# Assignment
Would you please transcribe the records below exactly, leaving out the pictures?

▶

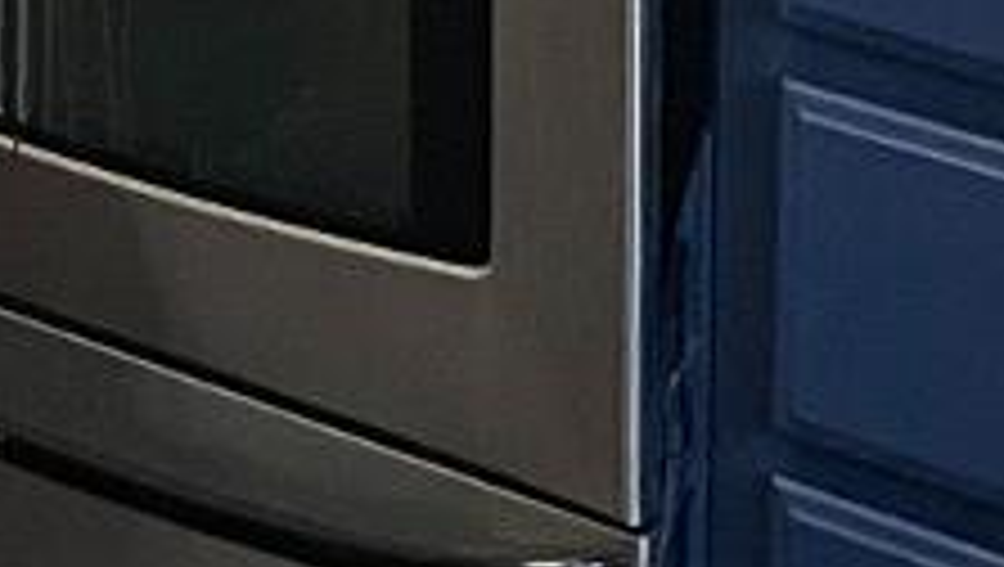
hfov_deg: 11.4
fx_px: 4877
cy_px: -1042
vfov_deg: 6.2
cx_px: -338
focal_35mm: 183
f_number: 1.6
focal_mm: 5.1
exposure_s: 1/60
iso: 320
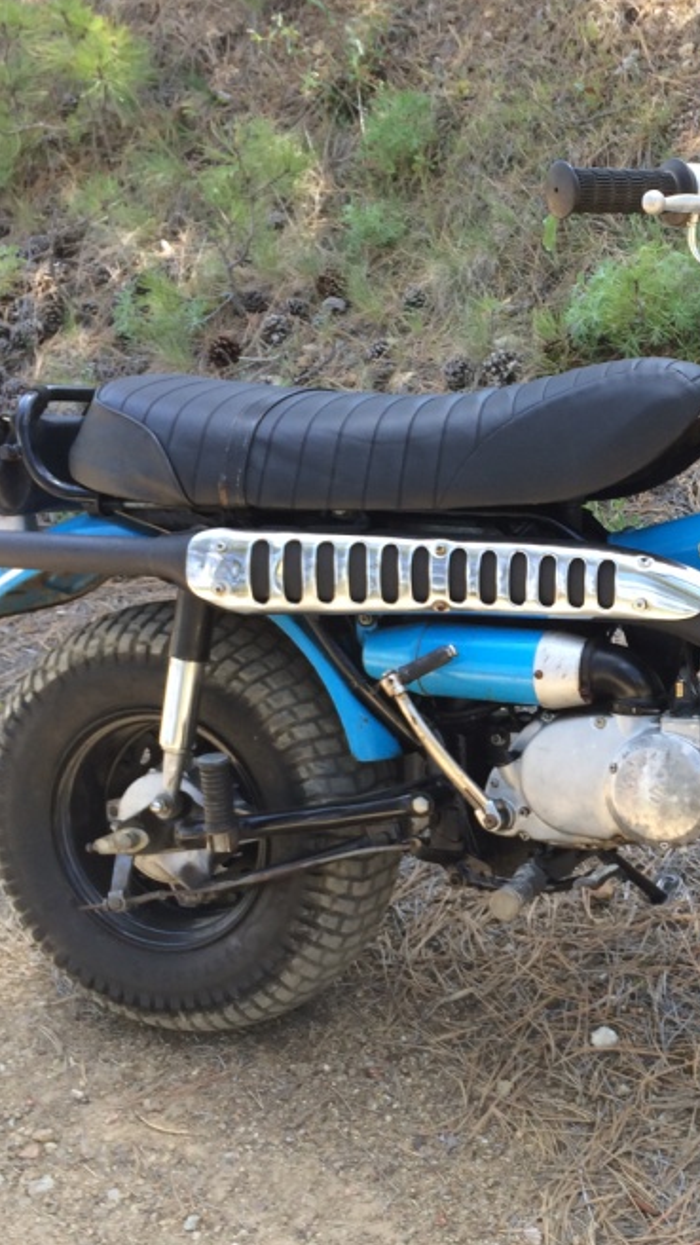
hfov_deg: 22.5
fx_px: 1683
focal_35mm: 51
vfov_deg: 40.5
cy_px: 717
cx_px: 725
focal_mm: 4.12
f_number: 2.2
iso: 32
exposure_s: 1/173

◀

# Solution to the problem
hfov_deg: 11.4
fx_px: 4877
cy_px: -1042
vfov_deg: 6.2
cx_px: -338
focal_35mm: 183
f_number: 1.6
focal_mm: 5.1
exposure_s: 1/60
iso: 320
hfov_deg: 22.5
fx_px: 1683
focal_35mm: 51
vfov_deg: 40.5
cy_px: 717
cx_px: 725
focal_mm: 4.12
f_number: 2.2
iso: 32
exposure_s: 1/173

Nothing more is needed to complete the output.